Drupal Answers Module 5.x-1.x-dev XSS Vulnerability

30 November -0001

Description

Drupal is a robust content management system (CMS) that provides extensibility through hundreds of third party modules. While the security of Drupal core modules is vetted by a central security team, third party modules are not reviewed for security.

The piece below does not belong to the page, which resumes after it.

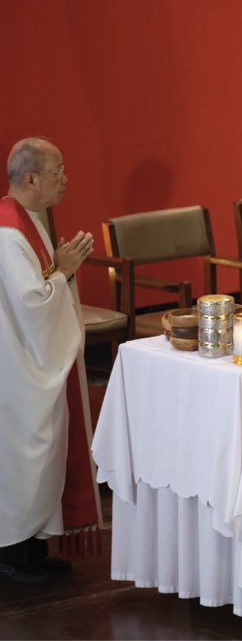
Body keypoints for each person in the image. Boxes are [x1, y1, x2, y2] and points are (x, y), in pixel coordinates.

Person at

The Answers module (http://drupal.org/project/answers), created by "Drupal experts" TickleSpace (http://ticklespace.com/) is designed to allow users to create "quests" in the form of questions. Users are then allowed to post answers to these quests. However, the answers submitted by users are not properly sanitized, leading to cross site scripting vulnerabilities. When a user posts a Simple Answer, using the link provided in nodes that are questions, the data entered in the "Answer:" text area is not sanitized for display. Users can enter malicious javascript or other data. In a default configuration this data is then rendered on the front page of the Drupal installation, subjecting users to a cross site scripting attack.

Vulnerable Versions

5.x-1.x-dev, dated 2008-May-22 was tested and shown vulnerable.

Testing for Vulnerability

Entering a value of "<script>alert('foo');</script>" as an answer will cause an alert box with the text "foo" to appear whenever the answer is displayed.

Impact

Depending on configuration, this vulnerability allows unauthenticated users to remotely inject malicious content that could be displayed to all web site users. Such content could include links to malware that could lead to possible system compromise.

Determining Version

The answers.info page for vulnerable versions displays the following information:

; $Id: answers.info,v 1.1 2008/01/09 05:12:23 amanuel Exp $
name = Questions
description =  Allows users track their questions.
package = "Answers"
 
; Information added by drupal.org packaging script on 2008-05-22
version = "5.x-1.x-dev"
project = "answers"
datestamp = "1211414452"

Determining version information on Drupal sites is trivial in many cases (ref http://www.madirish.net/?article=214).

Vendor Response

The module developer has not responded to contact attempts.